● SOURCE TEXT:
■ ■ ■ ■
News Story
Tavis Smiley and UMD Announce Seven Finalists for $75K Social Innovation Challenge
Broadcaster Tavis Smiley and the University of Maryland have announced seven finalists for the $75,000 TS/UM Social Innovation Challenge.
Announced last summer, the TS/UM Social Innovation Challenge invited aspiring entrepreneurs to develop transformative solutions to affect positive change for individuals and communities across the nation. Entrants were asked to submit innovative ideas targeting the key impact areas of education, hunger, and sustainability. A total of 56 entries were submitted, representing 23 states across the nation, as well as the District of Columbia. The seven finalists were selected based on the executive summaries and videos the entrants created to describe their social innovations.
The TS/UM Social Innovation Challenge finalists are:
- Kamilla Kovacs, BUILD Metro DC (Washington, DC)
■ ■ ■ ■
● PROBLEM SET:
A – Answer these questions using the news story about the TS/UM Social Innovation Challenge, one answer per line:
(i) What is the dollar amount of the challenge?
(ii) How many entries were submitted?
(iii) What were the finalists chosen on?
B – List every key impact area that the news story about the TS/UM Social Innovation Challenge says entries were asked to target.

● RAW DATA:
■ ■ ■ ■
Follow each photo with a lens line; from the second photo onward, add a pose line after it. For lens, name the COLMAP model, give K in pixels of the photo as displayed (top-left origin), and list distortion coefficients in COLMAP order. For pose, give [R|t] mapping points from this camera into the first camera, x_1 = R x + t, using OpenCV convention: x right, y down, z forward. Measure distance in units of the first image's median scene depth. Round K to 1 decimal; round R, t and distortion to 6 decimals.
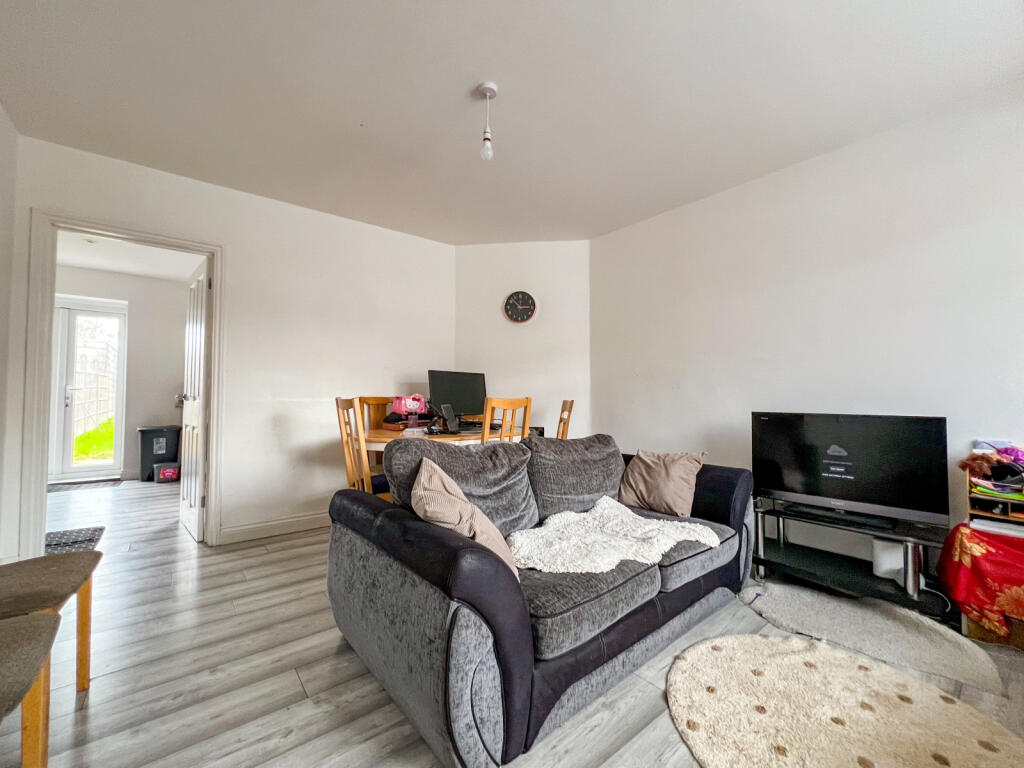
lens RADIAL K [[416.7, 0, 510.0], [0, 416.7, 389.2], [0, 0, 1]] dist [-0.002779, 0.000402]
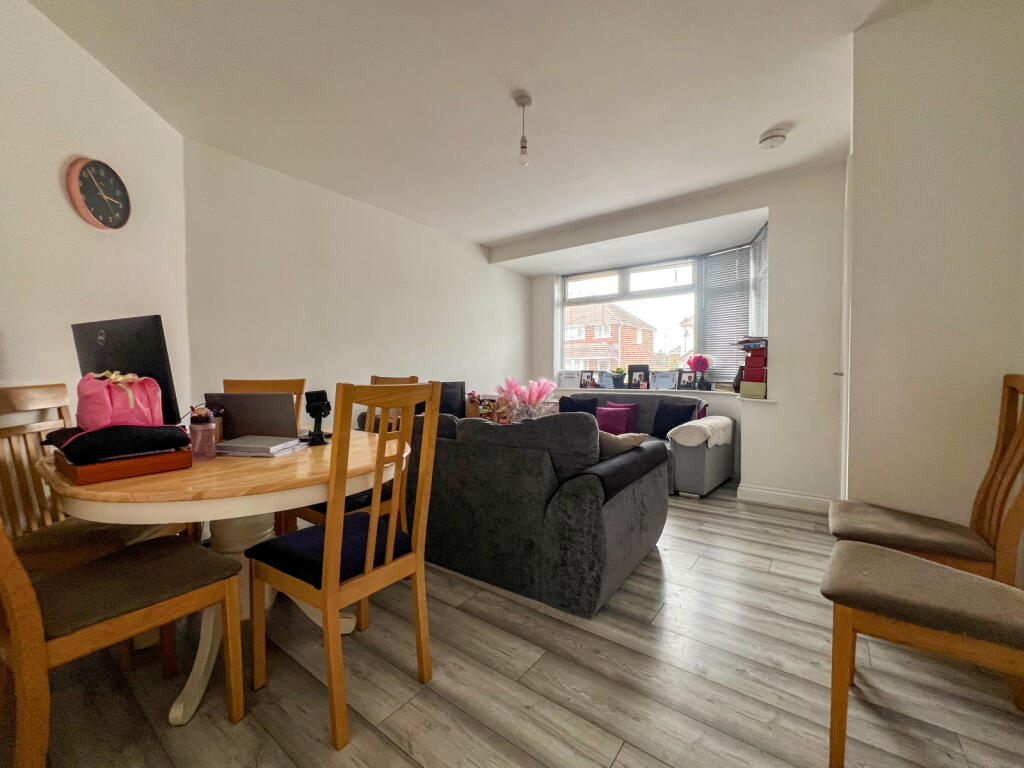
lens RADIAL K [[416.7, 0, 513.9], [0, 416.7, 383.5], [0, 0, 1]] dist [-0.002779, 0.000402]
pose [[-0.245208, -0.039129, 0.968681, -1.213675], [-0.015809, 0.999214, 0.036361, 0.002365], [-0.969342, -0.006398, -0.245633, 1.340450]]
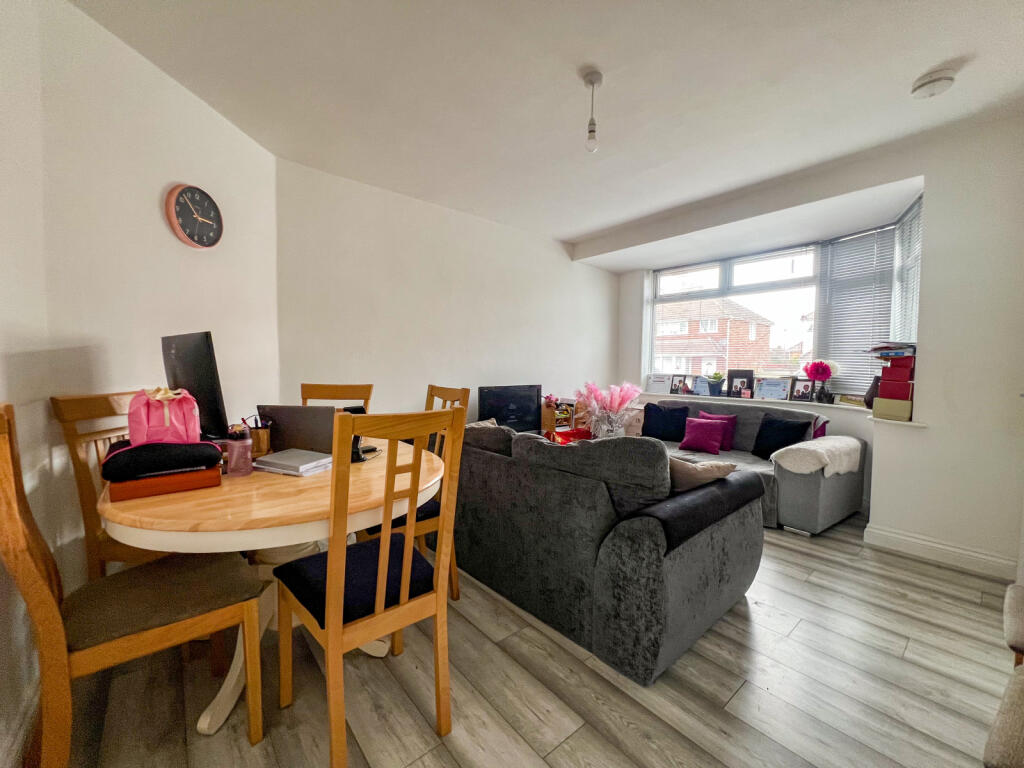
■ ■ ■ ■
● EXERCISE RESULTS:
A –
(i) $75,000
(ii) 56
(iii) The executive summaries and videos the entrants made to describe their social innovations

B – Education, hunger, sustainability